Movement, Style, School or Type of Art:
Date and Place of Birth:
1821, Fayette, New York
Robert Scott Duncanson was among the few African Americans who established a professional career as an artist during the nineteenth century. He was born in Seneca County, New York to a Scottish-Canadian white father and African American mother. He grew up in Canada with his father, while his mother lived in Mount Pleasant, Ohio. In 1841, he moved to his mother's home, which was not far from Cincinnati, then a burgeoning metropolis. He eventually settled in that "Athens of the West."
Duncanson studied art on his own, copying the masters he admired. He was principally influenced by the landscapist Thomas Cole and the Hudson River School. By 1842, he exhibited his portraits and received many commission as a result. He also participated that year in an exhibition sponsored by the Society for the Promotion of Useful Knowledge, but his family was barred from attendance because of their African American ethnicity.
Duncanson continued to thrive in Cincinnati as he became a much appreciated landscape painter with his views of the Ohio River Valley. In 1851, winemaker Nicholas Longworth (1783-1863) commissioned eight enormous murals from the artist to decorate the foyer of his Palladian style villa, Belmont. Today Longworth's home is the Taft Museum of Art.
In 1853, Duncanson was asked to illustrate Harriet Beecher Stowe's Uncle Tom's Cabin and then, financed by the Freeman's Aid Society and the Anti-Slave League, Duncanson departed for a tour of Europe where he discovered the French landscapist Claude Lorrain (1600-1682) and the craze for Orientalism.
Back in Cincinnati in 1854, Duncanson spent the next four years painting and collaborating with the African American photographer and abolitionist activist James Presley Ball (1825-1904) by retouching and painting over Ball's photographs. Together they created the 600-foot long mural entitled the Mammouth Pictorial Tour of the United States Comprising Views of the African Slave Trade (1855).

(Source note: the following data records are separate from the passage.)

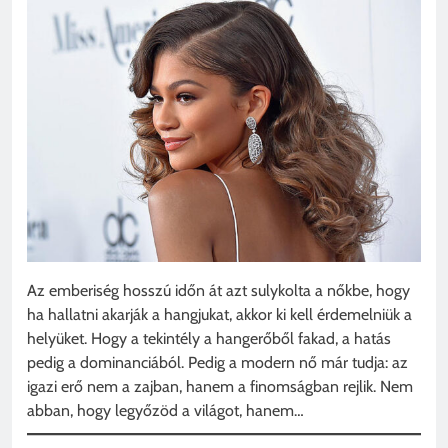
Az emberiség hosszú időn át azt sulykolta a nőkbe, hogy
ha hallatni akarják a hangjukat, akkor ki kell érdemelniük a
helyüket. Hogy a tekintély a hangerőből fakad, a hatás
pedig a dominanciából. Pedig a modern nő már tudja: az
igazi erő nem a zajban, hanem a finomságban rejlik. Nem
abban, hogy legyőzöd a világot, hanem…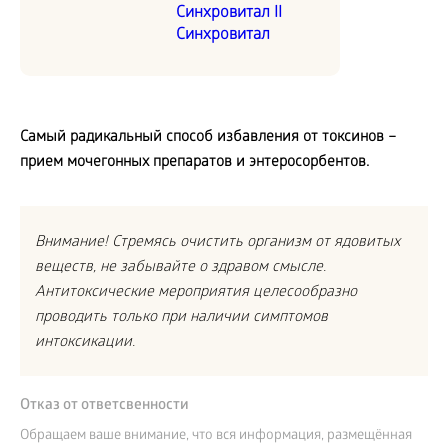
Синхровитал II
Синхровитал
Самый радикальный способ избавления от токсинов –
прием мочегонных препаратов и энтеросорбентов.
Внимание! Стремясь очистить организм от ядовитых
веществ, не забывайте о здравом смысле.
Антитоксические мероприятия целесообразно
проводить только при наличии симптомов
интоксикации.
Отказ от ответсвенности
Обращаем ваше внимание, что вся информация, размещённая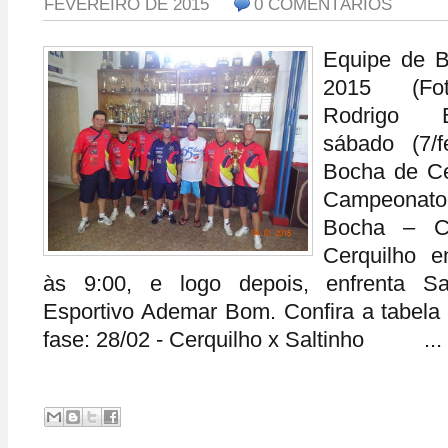
FEVEREIRO DE 2015
0 COMENTÁRIOS
Equipe de B
2015 (Fot
Rodrigo 
sábado (7/
Bocha de Cer
Campeona
Bocha – C
Cerquilho en
às 9:00, e logo depois, enfrenta Sa
Esportivo Ademar Bom. Confira a tabela 
fase: 28/02 - Cerquilho x Saltinho ...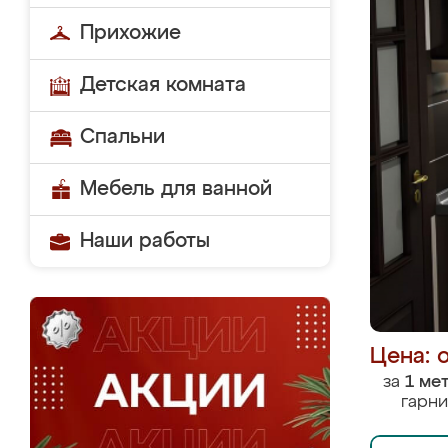
Прихожие
Детская комната
Спальни
Мебель для ванной
Наши работы
Цена: 
за
1 ме
гарни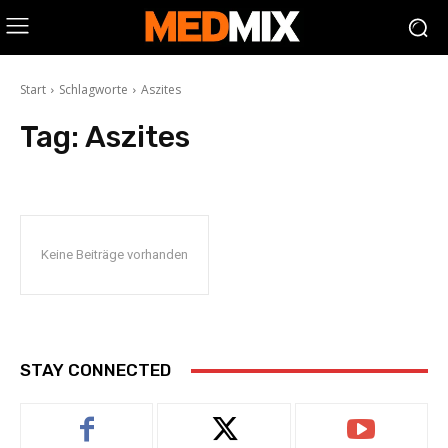
Start
Schlagworte
Aszites
Tag:
Aszites
Keine Beiträge vorhanden
STAY CONNECTED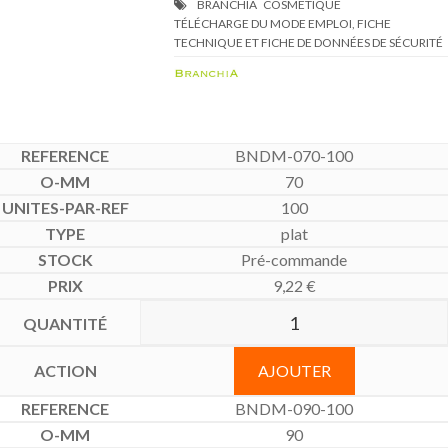
TÉLÉCHARGE DU MODE EMPLOI, FICHE
TECHNIQUE ET FICHE DE DONNÉES DE SÉCURITÉ
BNDM-070-100
70
100
plat
Pré-commande
9,22
€
AJOUTER
BNDM-090-100
90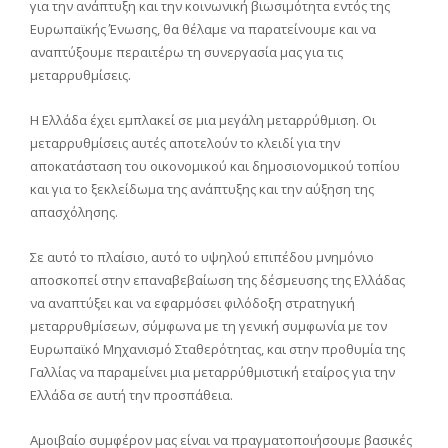
για την ανάπτυξη και την κοινωνική βιωσιμότητα εντός της
Ευρωπαϊκής Ένωσης, θα θέλαμε να παρατείνουμε και να
αναπτύξουμε περαιτέρω τη συνεργασία μας για τις
μεταρρυθμίσεις.
Η Ελλάδα έχει εμπλακεί σε μια μεγάλη μεταρρύθμιση. Οι
μεταρρυθμίσεις αυτές αποτελούν το κλειδί για την
αποκατάσταση του οικονομικού και δημοσιονομικού τοπίου
και για το ξεκλείδωμα της ανάπτυξης και την αύξηση της
απασχόλησης.
Σε αυτό το πλαίσιο, αυτό το υψηλού επιπέδου μνημόνιο
αποσκοπεί στην επαναβεβαίωση της δέσμευσης της Ελλάδας
να αναπτύξει και να εφαρμόσει φιλόδοξη στρατηγική
μεταρρυθμίσεων, σύμφωνα με τη γενική συμφωνία με τον
Ευρωπαϊκό Μηχανισμό Σταθερότητας, και στην προθυμία της
Γαλλίας να παραμείνει μια μεταρρύθμιστική εταίρος για την
Ελλάδα σε αυτή την προσπάθεια.
Αμοιβαίο συμφέρον μας είναι να πραγματοποιήσουμε βασικές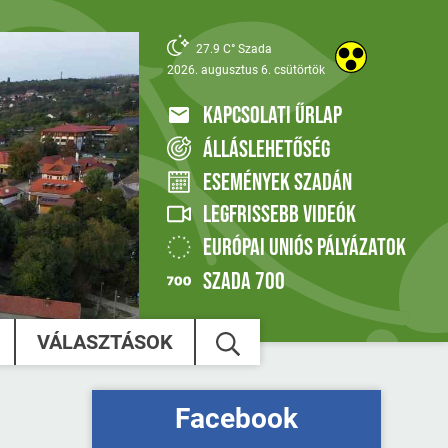
27.9 C° Szada
2026. augusztus 6. csütörtök
KAPCSOLATI ŰRLAP
ÁLLÁSLEHETŐSÉG
ESEMÉNYEK SZADÁN
LEGFRISSEBB VIDEÓK
EURÓPAI UNIÓS PÁLYÁZATOK
SZADA 700
VÁLASZTÁSOK
Facebook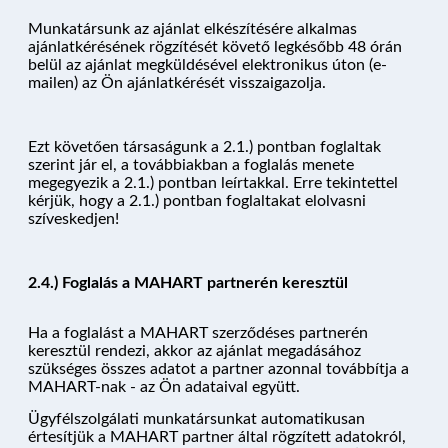
Munkatársunk az ajánlat elkészítésére alkalmas
ajánlatkérésének rögzítését követő legkésőbb 48 órán
belül az ajánlat megküldésével elektronikus úton (e-
mailen) az Ön ajánlatkérését visszaigazolja.
Ezt követően társaságunk a 2.1.) pontban foglaltak
szerint jár el, a továbbiakban a foglalás menete
megegyezik a 2.1.) pontban leírtakkal. Erre tekintettel
kérjük, hogy a 2.1.) pontban foglaltakat elolvasni
szíveskedjen!
2.4.) Foglalás a MAHART partnerén keresztül
Ha a foglalást a MAHART szerződéses partnerén
keresztül rendezi, akkor az ajánlat megadásához
szükséges összes adatot a partner azonnal továbbítja a
MAHART-nak - az Ön adataival együtt.
Ügyfélszolgálati munkatársunkat automatikusan
értesítjük a MAHART partner által rögzített adatokról,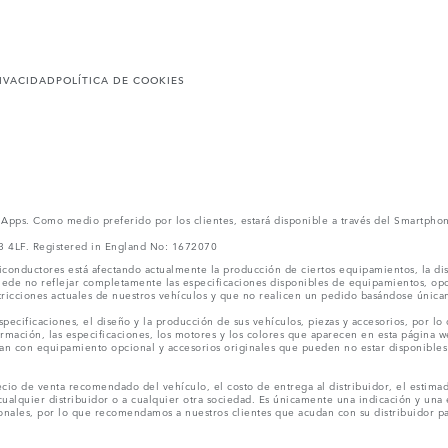
RIVACIDAD
POLÍTICA DE COOKIES
l Apps. Como medio preferido por los clientes, estará disponible a través del Smartpho
V3 4LF. Registered in England No: 1672070
conductores está afectando actualmente la producción de ciertos equipamientos, la dis
puede no reflejar completamente las especificaciones disponibles de equipamientos, o
stricciones actuales de nuestros vehículos y que no realicen un pedido basándose única
ecificaciones, el diseño y la producción de sus vehículos, piezas y accesorios, por lo
rmación, las especificaciones, los motores y los colores que aparecen en esta página w
an con equipamiento opcional y accesorios originales que pueden no estar disponibles 
cio de venta recomendado del vehículo, el costo de entrega al distribuidor, el estimad
cualquier distribuidor o a cualquier otra sociedad. Es únicamente una indicación y una e
nales, por lo que recomendamos a nuestros clientes que acudan con su distribuidor par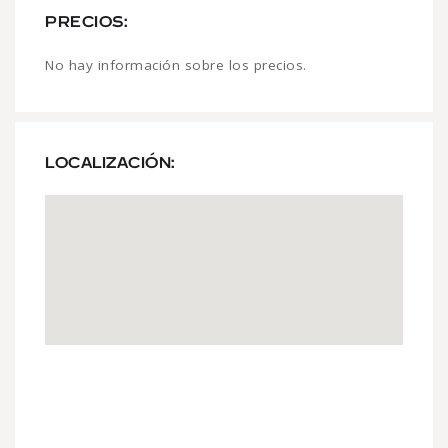
PRECIOS:
No hay información sobre los precios.
LOCALIZACIÓN: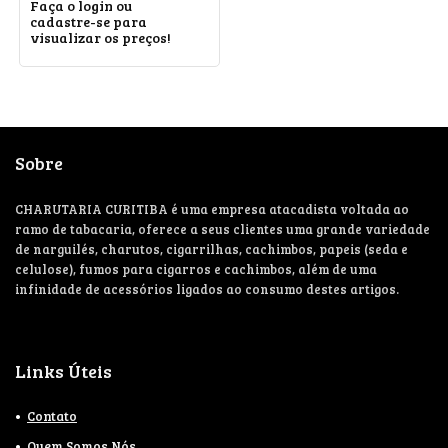
Faça o login ou
cadastre-se para
visualizar os preços!
Sobre
CHARUTARIA CURITIBA é uma empresa atacadista voltada ao
ramo de tabacaria, oferece a seus clientes uma grande variedade
de narguilés, charutos, cigarrilhas, cachimbos, papeis (seda e
celulose), fumos para cigarros e cachimbos, além de uma
infinidade de acessórios ligados ao consumo destes artigos.
Links Úteis
Contato
Quem Somos Nós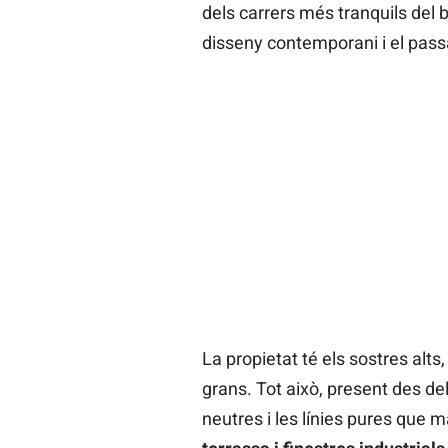
dels carrers més tranquils del b
disseny contemporani i el passa
La propietat té els sostres alts
grans. Tot això, present des de
neutres i les línies pures que m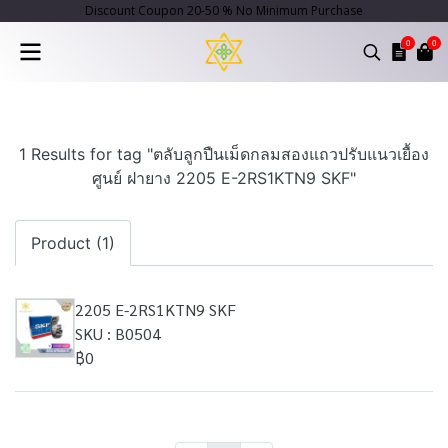
Discount Coupon 20-50 % No Minimum Purchase
0
0
1 Results for tag "ตลับลูกปืนเม็ดกลมสองแถวปรับแนวเยื้อง
ศูนย์ ฝายาง 2205 E-2RS1KTN9 SKF"
Product (1)
2205 E-2RS1KTN9 SKF
SKU : B0504
฿0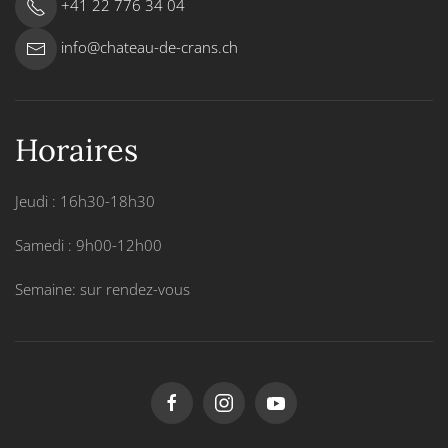
+41 22 776 34 04
info@chateau-de-crans.ch
Horaires
Jeudi : 16h30-18h30
Samedi : 9h00-12h00
Semaine: sur rendez-vous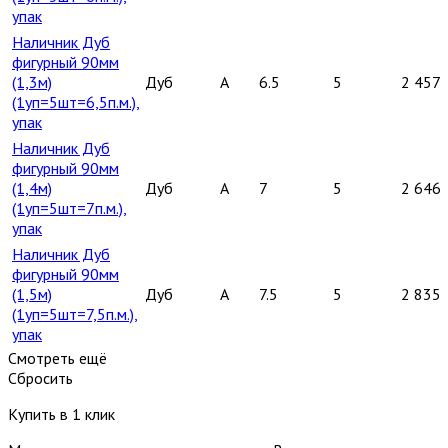
упак
Наличник Дуб
фигурный 90мм
(1,3м)
Дуб
A
6.5
5
2 457
(1уп=5шт=6,5п.м.),
упак
Наличник Дуб
фигурный 90мм
(1,4м)
Дуб
A
7
5
2 646
(1уп=5шт=7п.м.),
упак
Наличник Дуб
фигурный 90мм
(1,5м)
Дуб
A
7.5
5
2 835
(1уп=5шт=7,5п.м.),
упак
Смотреть ещё
Сбросить
Купить в 1 клик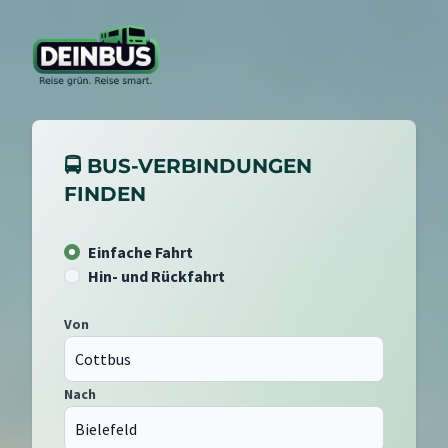
🚍 BUS-VERBINDUNGEN
FINDEN
Einfache Fahrt
Hin- und Rückfahrt
Von
Nach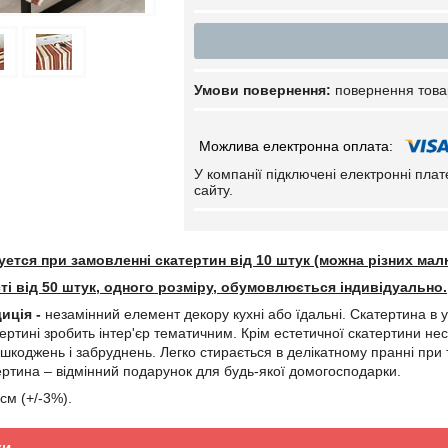
повернення това
У компанії підключені електронні пла
сайту.
уется при замовленні скатертин від 10 штук (можна різних малю
сті від 50 штук, одного розміру, обумовлюється індивідуально.
иція -
незамінний елемент декору кухні або їдальні. Скатертина в у
ертині зробить інтер'єр тематичним. Крім естетичної скатертини не
шкоджень і забруднень. Легко стирається в делікатному пранні при т
ертина – відмінний подарунок для будь-якої домогосподарки.
см (+/-3%).
ки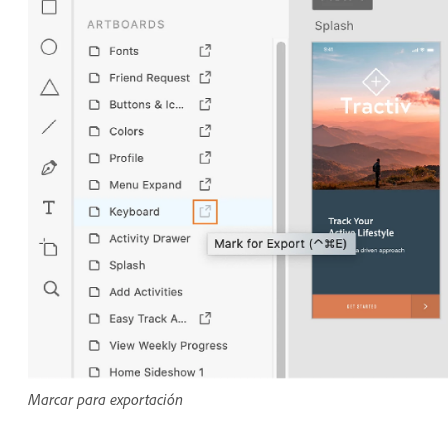
Marcar para exportación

When the Civil War broke out, Duncanson moved to Montreal and, in 1865, to the United Kingdom, spending most of his time in England and Scotland. He returned to Cincinnati during the winter of 1866-67 and remained there until his death. He died in Detroit at the age of 51 while preparing an exhibition.
Best Known For:
Duncanson is best known for his shimmering, dreamy landscapes that feature enormous vistas, most notably his two paintings entitled Vale of Kashmir, 1864 and 1870.
- Uncle Tom and Little Eva, 1853, The Detroit Institute of Arts
- Entryway murals, 1855, Taft Museum of Art, Cincinnati
- The Rainbow, 1859, Museum of African Art
- Fall of Minnehaha, 1862, Museum of African Art
- Vale of Kashmir, 1864, Museum of African Art
- Vale of Kashmir, 1870, Courtesy of Michael Rosenfeld Gallery, LLC, New York
Date and Place of Death:
December 21, 1872, Detroit, Michigan
Driskell, David C. Two Centuries of Black American Art.
Los Angeles and New York: Los Angeles County Museum and Alfred A. Knopf, 1976.
Sims, Lowery Stokes. African American Art: 200 Years.
New York: Michael Rosenfeld Gallery, 2008.
Ketner II, Joseph D. The Emergence of an African American Artist: Robert S. Duncanson, 1821-1872.
Columbia: University of Missouri Press, 1993.